Mary Callahan Erdoes, Chief Executive of JPMorgan’s Asset & Wealth Management line discussed the increasing numbers of hacking attempts during a panel at the World Economic Forum in Davos.

‘The fraudsters get smarter, savvier, quicker, more devious, more mischievous,’ Erdoes said. 

‘It’s so hard and it’s going to become increasingly harder and that’s why staying one step ahead of it is really the job of each and everyone of us.’

JPMorgan isn’t the only bank dealing with a surge in cyberattacks.

Since Russia invaded Ukraine two years ago – rising global geopolitical tensions have caused cyber crime to skyrocket. 

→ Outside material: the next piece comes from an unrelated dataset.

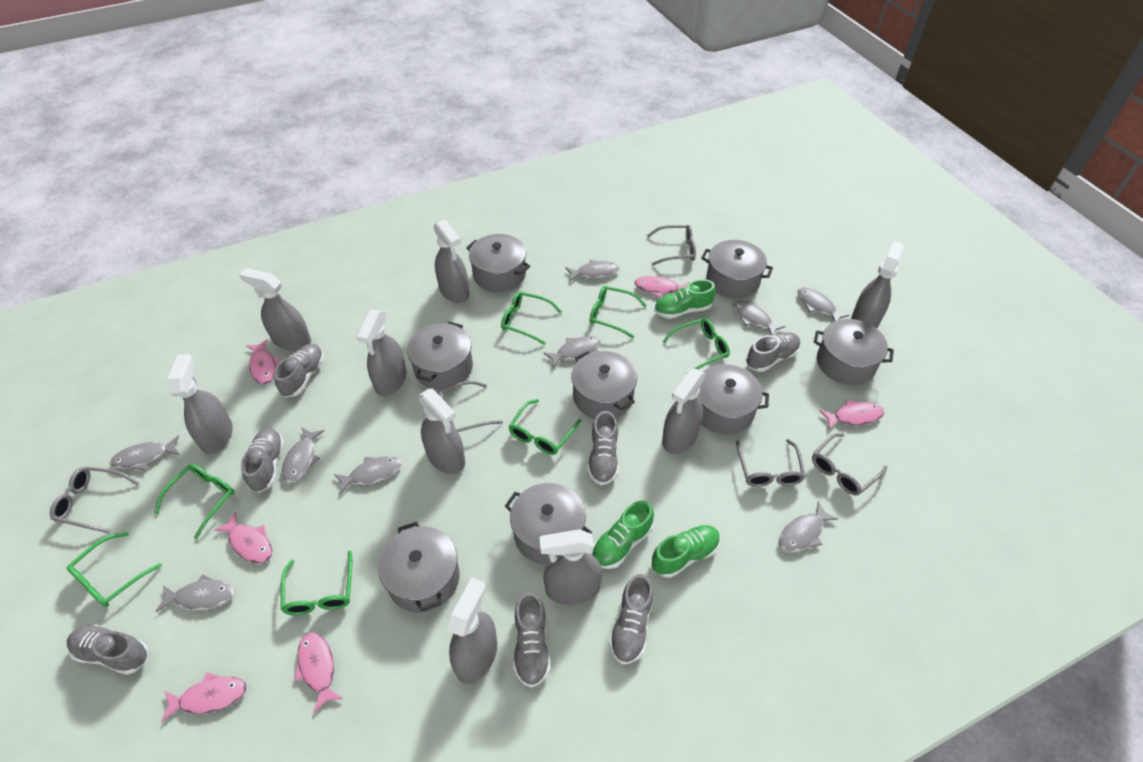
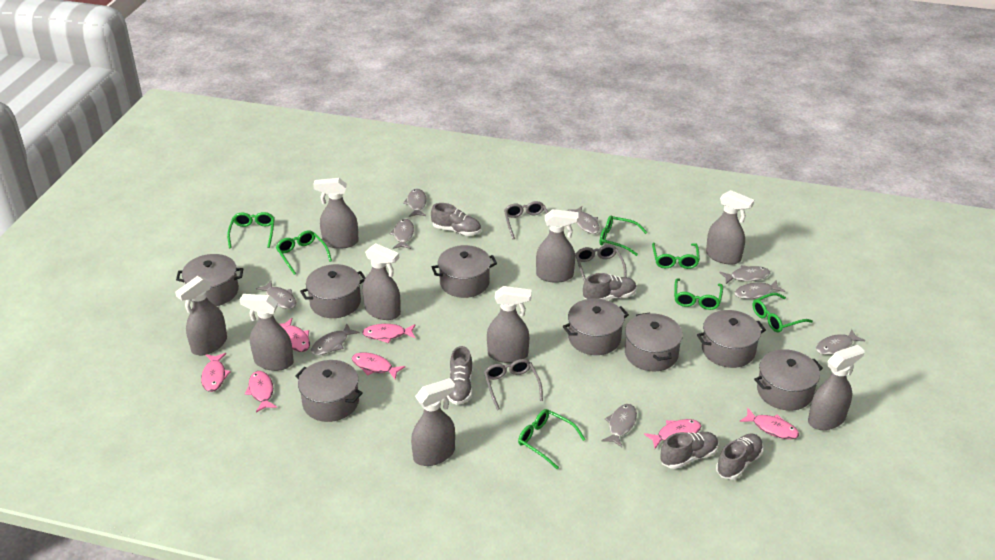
green shoe: 3 -> 0
grey glasses: 5 -> 3
grey shoe: 7 -> 5
pink fish: 6 -> 7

Over 70 per cent of bank leaders in a 2023 KPMG survey reported being concerned about cyber crime and cyber insecurity. 

JPMorgan spends $15 billion each year just on technology to prevent cyber attacks as part of an effort to bolster its cyber defenses. 

This budget is up substantially from the $14.3 billion that the company spent on technology in 2022. 

Edroes also reported that JPMorgan Chase had employed 62,000 technologists to help secure systems and prevent hacking. 

Ken Westin, Field CISO, Panther Labs had this comment:

This type of messaging is not helpful to the industry without providing more specifics. It feels similar to the  “cyber apocalypse” we experienced a few years back to instill fear in consumers and businesses. In this instance, I am pretty sure they’re referring to vulnerability scans, DDoS attempts, bots etc. – most of which are automated and not really attacks, but I guess that depends on how they define an attack – context that I believe is lacking in this statement. Erdoes’ quote also refers to “fraudsters” which can also include credit card fraud, BEC attempts, etc. and not just “hackers.” We need to get beyond the fear, uncertainty and doubt (FUD) narratives in security, and focus on real threats with appropriate context – not push “monsters under the bed” narratives to keep CISOs up at night.

The fact that JPMorgan Chase hasn’t been taken out, at least not that we know of, is likely a good sign that their cyber defences are working. Whatever they are. It also highlights that other companies need to put in their level of effort to stay secure.